I’ll never understand why spring cleaning gets all the love. Spring is when people start to spend more time outside their homes, after all. I, for one, am a fan of the winter sweep – christened as such (by yours truly) for its implications of being both a physical dusting/mopping/polishing exercise and also rampage-level purge. Winter is, of course, nesting season. Doesn’t it make more sense to do a deep clean and eliminate as much as you can before you settle in and get cosy for the next few months?
I have written in these pages before about my collecting habits — something that I’m sure many readers relate to, as whisky enthusiasm lends itself to purchasing, swapping, cataloguing, and storing spirits. If you carry out those third and fourth steps, you can tell any family member or friend who looks at you with annoyance or concern that you are categorically not a hoarder. Hoarding is a clinical disorder classified by the Diagnostic and Statistical Manual of Mental Disorders. People who accumulate items with strategy, passion, and an inclination for showcasing their collections are not hoarders. Hoarders, the psychological literature tells us, are ashamed. Collectors are proud.
The one thing that does toe the line, I find, are magazines. With their prominently displayed and often thoughtfully designed spines, books make a statement to someone who visits your home. They speak of an intellectual curiosity, a status of being well-off enough to have leisure time, commitment, and, of course, knowledge. Magazines – regardless of how intellectual or high-brow they may be – do not telegraph the same message. It’s a matter of superficiality, really, but a year’s worth of The Atlantic or The Economist looks like little more than a pile of afterthoughts, a stack of old, worn-out thoughts and events. Why bother with it? New news is breaking every minute. Unless, that is, you’re a journalist.
I like to quote Robert Redford in his role as Bob Woodward, the journalist who exposed Watergate, in the 1976 movie All the President’s Men: “That’s why I became a journalist. I get to write things down so I don’t forget them.” It’s foolhardy to be a drinks writer and think along the same lines as the Pulitzer Prize-winning journalist who brought down an American president. But there is something resonant in the notion that physically recording an experience, be it first-person or learned, serves memory as well as, if not better than, a photograph. My winter sweep typically entails flipping through old issues of Whisky Magazine and putting them in order and, yes, on display. (Props to Paragraph Publishing for printing a magazine with an actual bounded spine.)
As one who’s been chronicling the whisky industry in these pages for more than 15 years, going through old issues is like thumbing through family photo books. In issue 85, from April 2010, I wrote about Elmer T. Lee turning 90. While I was not able to attend his formal celebration for family reasons, I had an opportunity to visit with him one-on-one at Buffalo Trace Distillery. That is, until Wild Turkey’s Jimmy Russell, more than a decade Elmer’s junior, wandered into the distillery on a casual visit. The thrill of watching two friends, each an icon, swapping impromptu stories about the old days is easily my favourite few minutes I’ve spent in Kentucky.

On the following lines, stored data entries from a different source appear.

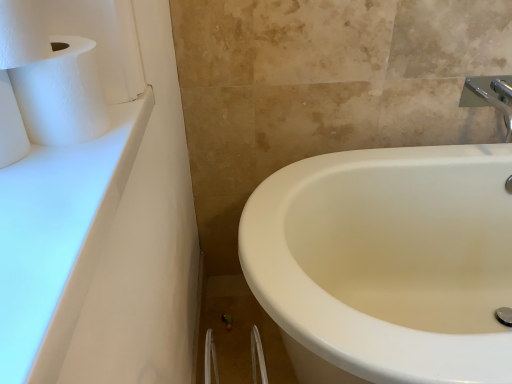
Describe the element at coordinates (58, 239) in the screenshot. I see `white glossy countertop at upper left` at that location.

In order to face white matte paper towel at upper left, should I rotate leftwards or rightwards?

You should rotate left by 23.726 degrees.

Locate an element on the screen. The height and width of the screenshot is (384, 512). white glossy countertop at upper left is located at coordinates (58, 239).

Which object is positioned more to the right, white matte paper towel at upper left or white textured toilet paper at upper left, the second toilet paper from the bottom?

white matte paper towel at upper left is more to the right.

From a real-world perspective, is white matte paper towel at upper left physically above white textured toilet paper at upper left, the 1th toilet paper from the top?

No, from a real-world perspective, white matte paper towel at upper left is not over white textured toilet paper at upper left, the 1th toilet paper from the top

Is point (61, 139) closer to viewer compared to point (3, 9)?

No, it is not.

Which is closer to the camera, [23,51] or [22,221]?

Point [23,51] is farther from the camera than point [22,221].

Which of these two, white textured toilet paper at upper left, the 1th toilet paper from the top, or white glossy countertop at upper left, is thinner?

white textured toilet paper at upper left, the 1th toilet paper from the top.

Looking at this image, between white textured toilet paper at upper left, the 1th toilet paper from the top, and white glossy countertop at upper left, which one has smaller size?

white textured toilet paper at upper left, the 1th toilet paper from the top, is smaller.

Is silver metallic faucet at upper right to the left or to the right of white textured toilet paper at upper left, the 1th toilet paper from the top, in the image?

Based on their positions, silver metallic faucet at upper right is located to the right of white textured toilet paper at upper left, the 1th toilet paper from the top.

Between silver metallic faucet at upper right and white textured toilet paper at upper left, the 1th toilet paper from the top, which one has larger size?

Bigger between the two is silver metallic faucet at upper right.

From the silver metallic faucet at upper right, count the 1st toilet paper to the left and point to it. Please provide its 2D coordinates.

[(22, 34)]

Is the position of silver metallic faucet at upper right more distant than that of white textured toilet paper at upper left, the 1th toilet paper from the top?

That is True.

Is point (510, 76) farther from camera compared to point (11, 144)?

Yes, it is behind point (11, 144).

Is silver metallic faucet at upper right taller than white matte toilet paper at left, the 1th toilet paper when ordered from bottom to top?

Indeed, silver metallic faucet at upper right has a greater height compared to white matte toilet paper at left, the 1th toilet paper when ordered from bottom to top.

Is silver metallic faucet at upper right outside of white matte toilet paper at left, which is the 2th toilet paper in top-to-bottom order?

Yes.

Is silver metallic faucet at upper right turned away from white glossy countertop at upper left?

No, silver metallic faucet at upper right's orientation is not away from white glossy countertop at upper left.

Locate an element on the screen. counter top that is below the silver metallic faucet at upper right (from the image's perspective) is located at coordinates (58, 239).

Choose the correct answer: Is silver metallic faucet at upper right inside white glossy countertop at upper left or outside it?

silver metallic faucet at upper right is not inside white glossy countertop at upper left, it's outside.

Is the depth of silver metallic faucet at upper right greater than that of white glossy countertop at upper left?

Yes.

Is white matte toilet paper at left, the 1th toilet paper when ordered from bottom to top, looking in the opposite direction of white glossy countertop at upper left?

That's not correct — white matte toilet paper at left, the 1th toilet paper when ordered from bottom to top, is not looking away from white glossy countertop at upper left.

Is white matte toilet paper at left, which is the 2th toilet paper in top-to-bottom order, further to camera compared to white glossy countertop at upper left?

Yes, white matte toilet paper at left, which is the 2th toilet paper in top-to-bottom order, is behind white glossy countertop at upper left.

Considering the relative positions of white matte toilet paper at left, the 1th toilet paper when ordered from bottom to top, and white glossy countertop at upper left in the image provided, is white matte toilet paper at left, the 1th toilet paper when ordered from bottom to top, to the left of white glossy countertop at upper left from the viewer's perspective?

Indeed, white matte toilet paper at left, the 1th toilet paper when ordered from bottom to top, is positioned on the left side of white glossy countertop at upper left.

Which of these two, white matte toilet paper at left, the 1th toilet paper when ordered from bottom to top, or white glossy countertop at upper left, is thinner?

Thinner between the two is white matte toilet paper at left, the 1th toilet paper when ordered from bottom to top.

Is white matte paper towel at upper left in front of or behind white matte toilet paper at left, which is the 2th toilet paper in top-to-bottom order, in the image?

white matte paper towel at upper left is positioned farther from the viewer than white matte toilet paper at left, which is the 2th toilet paper in top-to-bottom order.

Can white matte toilet paper at left, which is the 2th toilet paper in top-to-bottom order, be found inside white matte paper towel at upper left?

Actually, white matte toilet paper at left, which is the 2th toilet paper in top-to-bottom order, is outside white matte paper towel at upper left.

From the image's perspective, between white matte paper towel at upper left and white matte toilet paper at left, which is the 2th toilet paper in top-to-bottom order, which one is located above?

white matte paper towel at upper left appears higher in the image.

What are the coordinates of `paper towel below the white textured toilet paper at upper left, the 1th toilet paper from the top (from a real-world perspective)` in the screenshot? It's located at (62, 94).

From the white glossy countertop at upper left, count 1st toilet papers backward and point to it. Please provide its 2D coordinates.

[(22, 34)]

Looking at the image, which one is located closer to white matte paper towel at upper left, white matte toilet paper at left, which is the 2th toilet paper in top-to-bottom order, or white textured toilet paper at upper left, the 1th toilet paper from the top?

white textured toilet paper at upper left, the 1th toilet paper from the top.

Estimate the real-world distances between objects in this image. Which object is further from white matte toilet paper at left, the 1th toilet paper when ordered from bottom to top, white matte paper towel at upper left or white textured toilet paper at upper left, the second toilet paper from the bottom?

white textured toilet paper at upper left, the second toilet paper from the bottom, lies further to white matte toilet paper at left, the 1th toilet paper when ordered from bottom to top, than the other object.

From the image, which object appears to be nearer to silver metallic faucet at upper right, white matte paper towel at upper left or white matte toilet paper at left, which is the 2th toilet paper in top-to-bottom order?

The object closer to silver metallic faucet at upper right is white matte paper towel at upper left.

When comparing their distances from white matte toilet paper at left, which is the 2th toilet paper in top-to-bottom order, does white textured toilet paper at upper left, the second toilet paper from the bottom, or white matte paper towel at upper left seem further?

Based on the image, white textured toilet paper at upper left, the second toilet paper from the bottom, appears to be further to white matte toilet paper at left, which is the 2th toilet paper in top-to-bottom order.

Estimate the real-world distances between objects in this image. Which object is further from white glossy countertop at upper left, white matte paper towel at upper left or white textured toilet paper at upper left, the second toilet paper from the bottom?

white textured toilet paper at upper left, the second toilet paper from the bottom.

Considering their positions, is white glossy countertop at upper left positioned closer to silver metallic faucet at upper right than white matte toilet paper at left, the 1th toilet paper when ordered from bottom to top?

white glossy countertop at upper left is positioned closer to the anchor silver metallic faucet at upper right.

Consider the image. From the image, which object appears to be nearer to white glossy countertop at upper left, white matte paper towel at upper left or silver metallic faucet at upper right?

white matte paper towel at upper left is closer to white glossy countertop at upper left.

Which object lies further to the anchor point white matte paper towel at upper left, silver metallic faucet at upper right or white glossy countertop at upper left?

silver metallic faucet at upper right is positioned further to the anchor white matte paper towel at upper left.

Identify the location of toilet paper situated between white matte toilet paper at left, the 1th toilet paper when ordered from bottom to top, and silver metallic faucet at upper right from left to right. Image resolution: width=512 pixels, height=384 pixels. (22, 34).

Where is `paper towel between white textured toilet paper at upper left, the second toilet paper from the bottom, and white matte toilet paper at left, the 1th toilet paper when ordered from bottom to top, vertically`? The width and height of the screenshot is (512, 384). paper towel between white textured toilet paper at upper left, the second toilet paper from the bottom, and white matte toilet paper at left, the 1th toilet paper when ordered from bottom to top, vertically is located at coordinates (62, 94).

I want to click on counter top between white matte toilet paper at left, which is the 2th toilet paper in top-to-bottom order, and silver metallic faucet at upper right, in the horizontal direction, so click(58, 239).

Where is `toilet paper between white textured toilet paper at upper left, the second toilet paper from the bottom, and white glossy countertop at upper left, in the vertical direction`? The width and height of the screenshot is (512, 384). toilet paper between white textured toilet paper at upper left, the second toilet paper from the bottom, and white glossy countertop at upper left, in the vertical direction is located at coordinates (11, 125).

This year I was particularly taken by issue 105, published weeks before President Obama won his second term in the 2012 election. In it, I detailed a bar-hopping route in Washington DC. It includes a few bars that are now shuttered, which gives me pause for the ever-fragile nature of the industry, as well as Jack Rose Dining Saloon, the now-stalwart whisky shrine that had opened merely a year earlier, a symbol of the industry’s strength.
It’s the latter I dwell on as I read the sweet exchange between Jimmy and Elmer and think about the many stories to be written in the years ahead: “Fads come and go, you notice. I remember wine coolers. That’s all you heard. How much do you hear about them now? But bourbon stays the same. It’s a drink that everybody likes.” Elmer agreed: “If you settle on Kentucky bourbon, you’re not gonna go wrong.”